REQUIRED TASKS ::
1. Rewrite the stretch of the homebrewing thread from "If it was that" through "dedicated fermentation chamber.", swapping "wort" for "beer".
2. In the homebrewing thread, how much of a temperature difference did the tub of water with a draped black t-shirt typically make in California's dry air?

TEXT UNDER STUDY ::
'''
As long as you keep a good seal so no air can get in, it will be fine in there for a month or more. It might even get better...

My usual yeast is US-05 and my typical schedule is:
3 weeks at 63F
2 days at 72F
2 days at 32F

Although lately I have been playing with kveik yeast, which can be completely done in 1 week, which I am really appreciating!
 
Does ambient temperature play a huge role - the kit instructions said nothing about temps. Of course I don't have a way to keep something that large at 32F or even 63F as I'm in the south US. I have it in my basement...so it's dark, but even so it's still 75F down there.
 
Does ambient temperature play a huge role - the kit instructions said nothing about temps. Of course I don't have a way to keep something that large at 32F or even 63F as I'm in the south US. I have it in my basement...so it's dark, but even so it's still 75F down there.

If it was that warm during the peak of fermentation, we can assume the actual temp of the fermenting wort was probably 85+. Not ideal. You should look into swamp coolers until you're able to have a dedicated fermentation chamber.
 
It really depends on the yeast. I ferment in a dorm fridge that my wife picked up at a yard sale for cheap. Before I had that, I would keep my fermentor in a big rope tub of water with a black t-shirt draped over it. If I needed it cooler than that got it, I'd blow a fan on it and if I needed even cooler I'd toss in 2-liter bottles of frozen water. As the water wicks up the t-shirt it evaporates and cools the fermentor. With California's dry air, that typically made a 15F difference.

On the other hand, kveik and saison yeast can be happy from 70F to 100F.
 
It really depends on the yeast. I ferment in a dorm fridge that my wife picked up at a yard sale for cheap.

One of those 6 gallon plastic jugs (northern brewer) fits in a dorm fridge?
'''
PROVIDED INFORMATION ::
'''
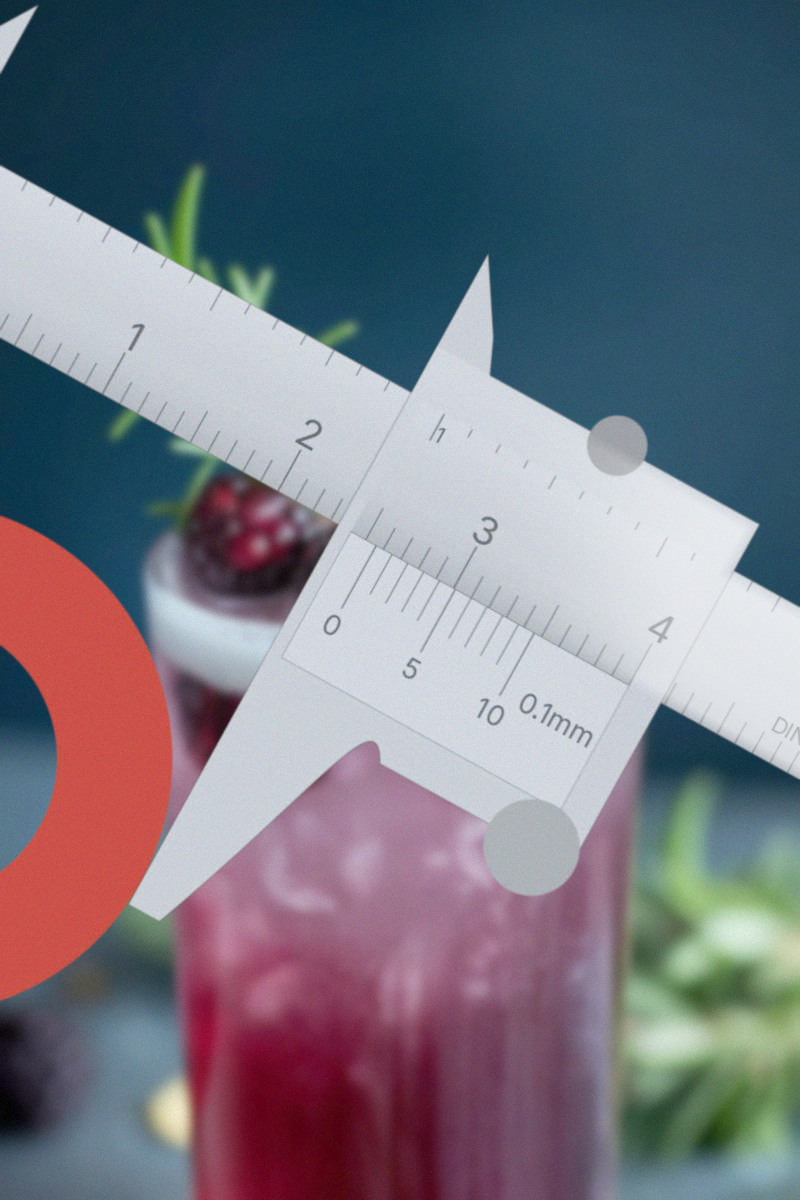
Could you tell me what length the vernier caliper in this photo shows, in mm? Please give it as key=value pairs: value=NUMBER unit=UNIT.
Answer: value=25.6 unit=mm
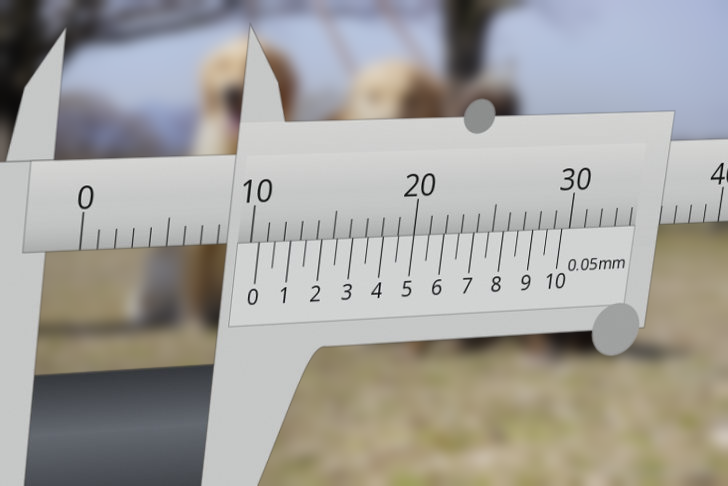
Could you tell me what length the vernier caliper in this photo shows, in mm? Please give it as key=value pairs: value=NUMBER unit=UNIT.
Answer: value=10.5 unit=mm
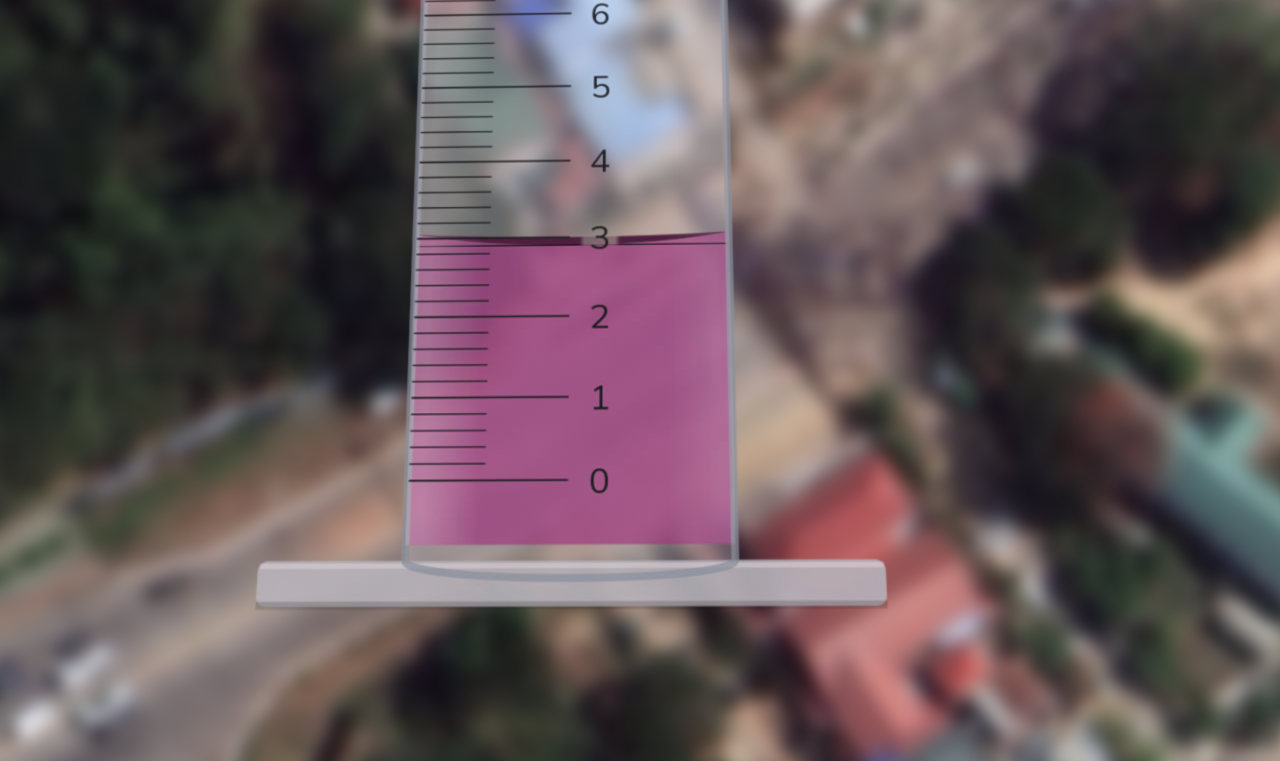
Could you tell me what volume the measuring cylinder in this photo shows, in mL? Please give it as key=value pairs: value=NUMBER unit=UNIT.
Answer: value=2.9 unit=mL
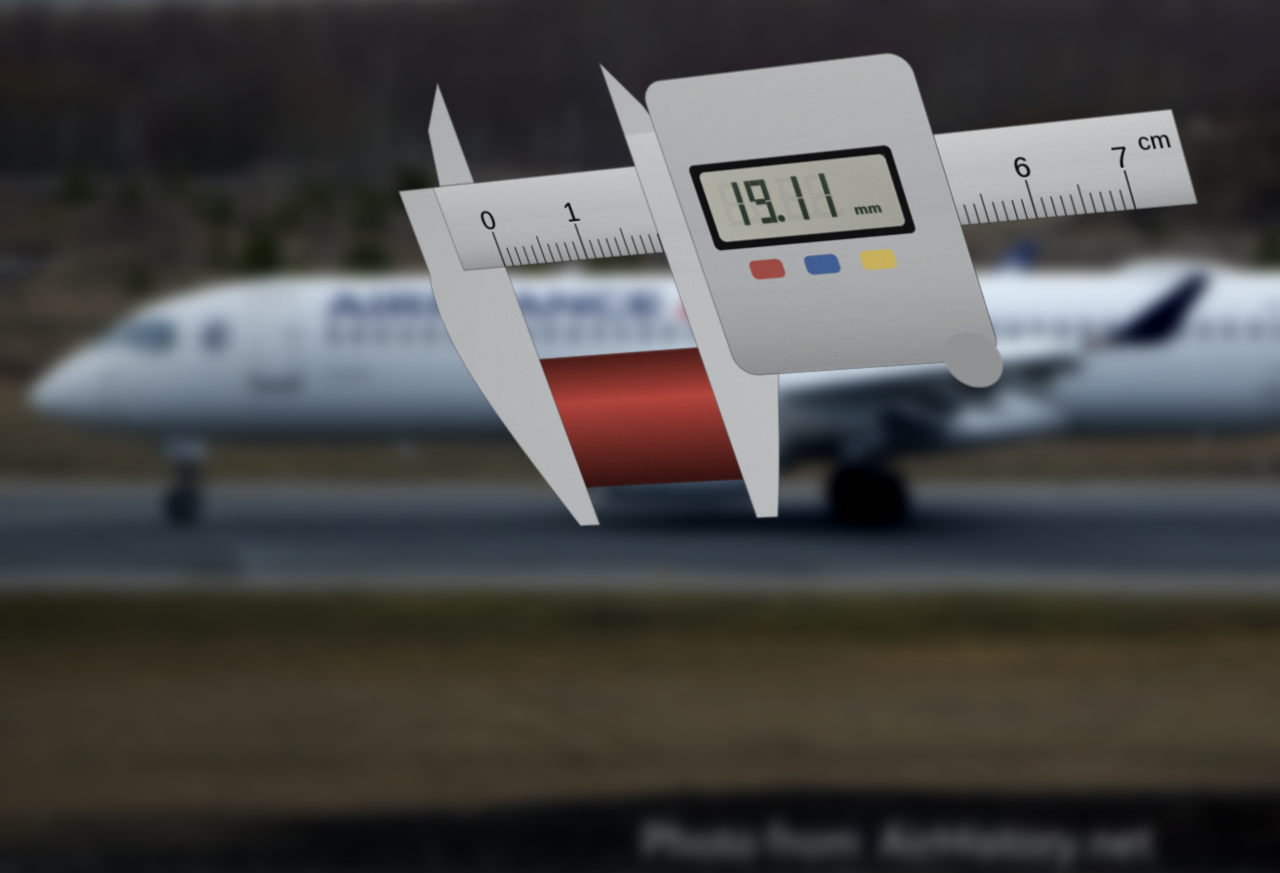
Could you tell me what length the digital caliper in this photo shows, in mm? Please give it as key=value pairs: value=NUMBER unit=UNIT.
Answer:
'''
'''
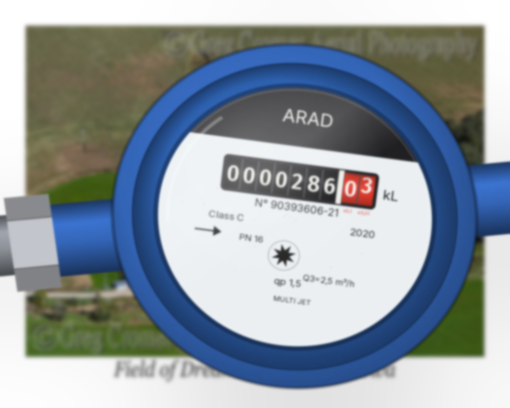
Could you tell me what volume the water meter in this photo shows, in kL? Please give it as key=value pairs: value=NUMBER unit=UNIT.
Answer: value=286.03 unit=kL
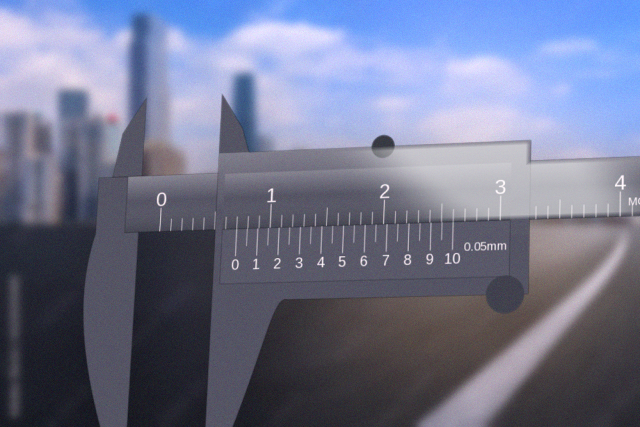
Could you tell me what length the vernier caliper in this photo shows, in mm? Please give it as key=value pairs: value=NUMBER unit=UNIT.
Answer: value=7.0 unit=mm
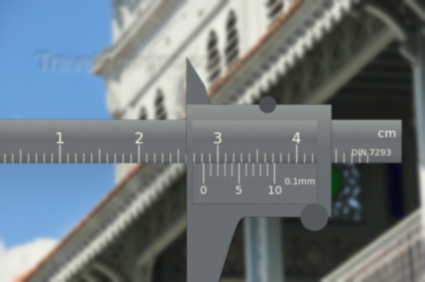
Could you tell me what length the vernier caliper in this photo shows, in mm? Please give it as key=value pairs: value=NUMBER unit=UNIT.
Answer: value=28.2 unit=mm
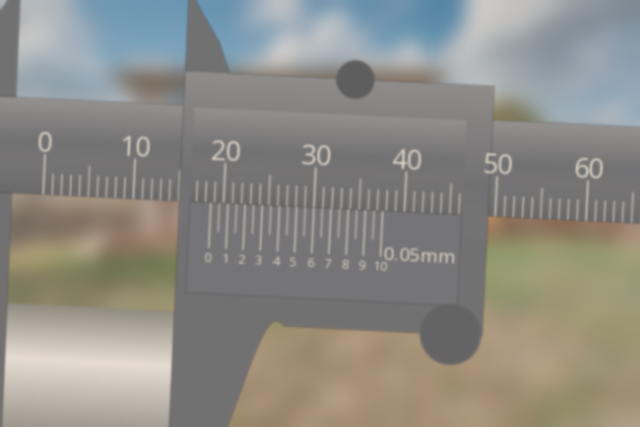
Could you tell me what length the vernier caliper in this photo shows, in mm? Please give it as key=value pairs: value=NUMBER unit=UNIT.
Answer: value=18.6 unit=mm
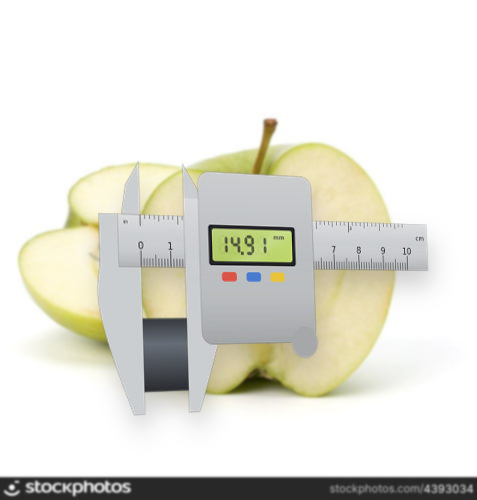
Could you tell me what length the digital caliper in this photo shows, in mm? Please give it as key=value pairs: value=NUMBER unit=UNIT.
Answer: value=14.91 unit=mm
'''
'''
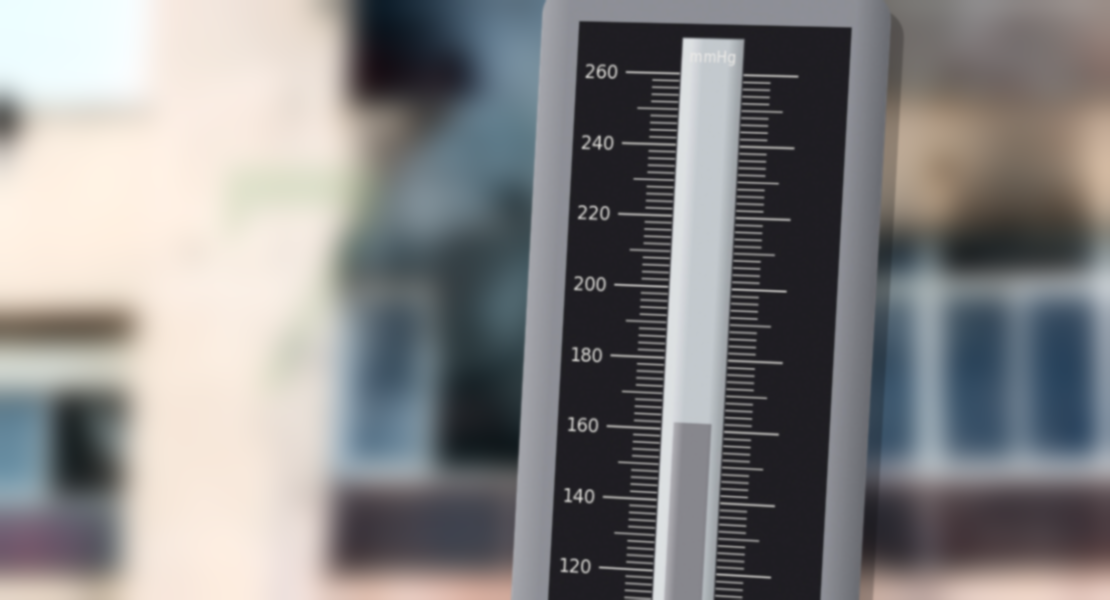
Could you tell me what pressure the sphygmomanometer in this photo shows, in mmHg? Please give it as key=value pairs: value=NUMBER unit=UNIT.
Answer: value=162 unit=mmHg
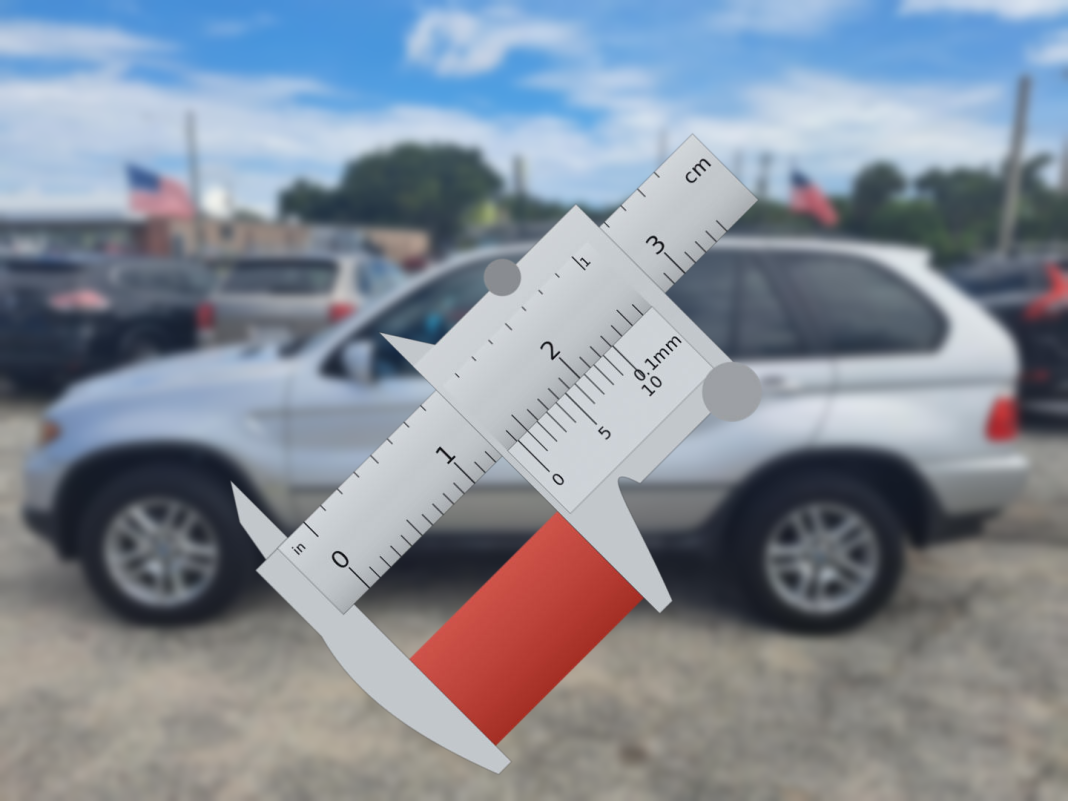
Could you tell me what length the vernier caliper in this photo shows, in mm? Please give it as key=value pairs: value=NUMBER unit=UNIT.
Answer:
'''
OUTPUTS FOR THE TASKS ::
1.
If it was that warm during the peak of fermentation, we can assume the actual temp of the fermenting beer was probably 85+. Not ideal. You should look into swamp coolers until you're able to have a dedicated fermentation chamber.

2. It typically made a 15F difference.